If one or both of your kidneys should stop working properly, waste products recirculate through the body. Excess fluids and toxins build up.

Blood pressure elevates. Red blood cells decrease. Appetite decreases, accompanied by nausea and vomiting, and debilitating fatigue sets in.

These can be signs of kidney failure, also known as end-stage renal disease (ESRD), renal insufficiency, or renal failure.

Chronic kidney failure develops gradually over a long period of time. Hands and feet may become numb, and may swell from fluid retention.

The skin may itch. The need to urinate may be frequent, but producing little output. Muscles may cramp and twitch. Sores may appear in the mouth. Body temperature may be low.

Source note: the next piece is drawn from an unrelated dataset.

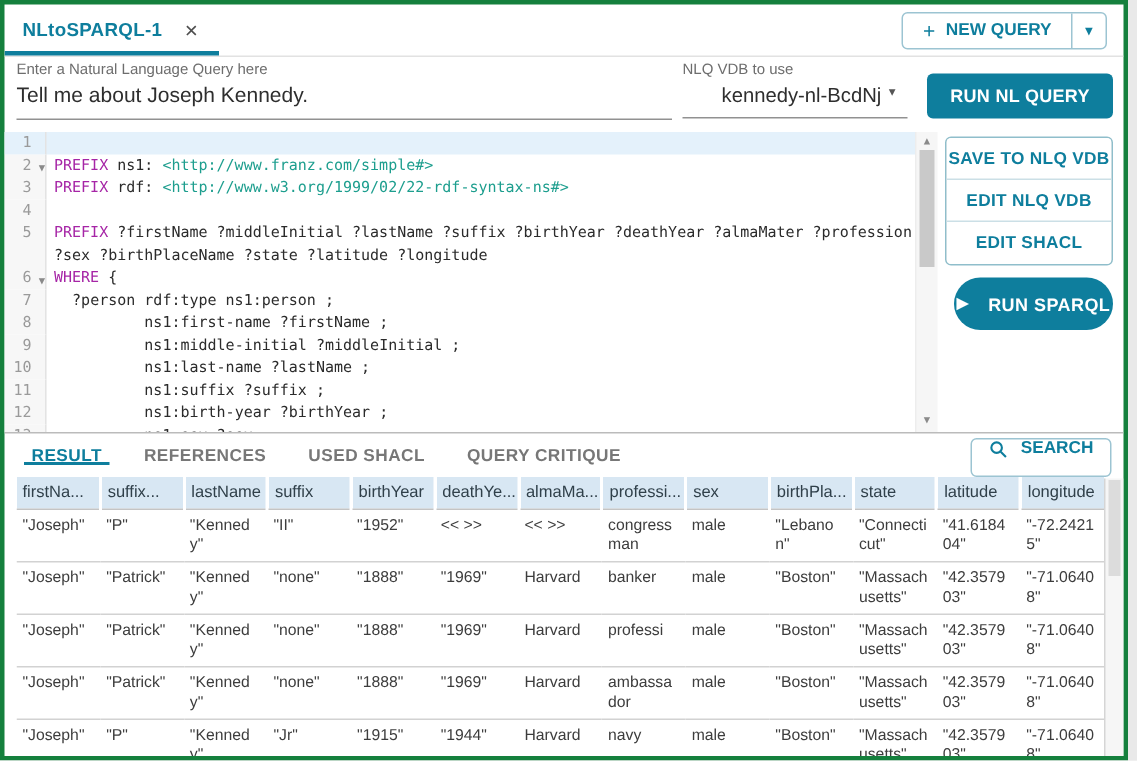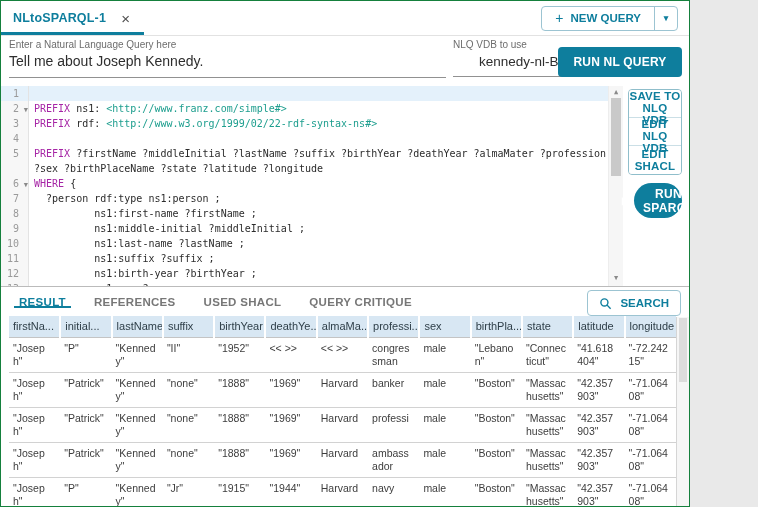"NLtoSPARQL-1" .app { border: 1px solid #15803d -> 3px solid #15803d; width: 690px -> 752px }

The skin tone may be a yellow-brown. The patient may suffer from shortness of breath. As symptoms worsen, they may experience seizures and ultimately coma.

Other health problems can emerge long before kidney failure occurs.

For example, if the kidneys stop producing enough erythropoietin (EPO), a hormone that tells the bones to make red blood cells, anemia can develop.

If the kidneys don't keep calcium and phosphorus levels in the blood in balance, bones are weakened.

Being alert to the symptoms of these conditions above, and acting on them quickly and effectively, may help reduce the risk of experiencing kidney failure.

As to how long he can live in this condition - we cannot say. He may become critical and not have much choice in being hospitalized. Does your father have a living will? That is something you need to check into. I hope he changes his mind, for your sake as well as his.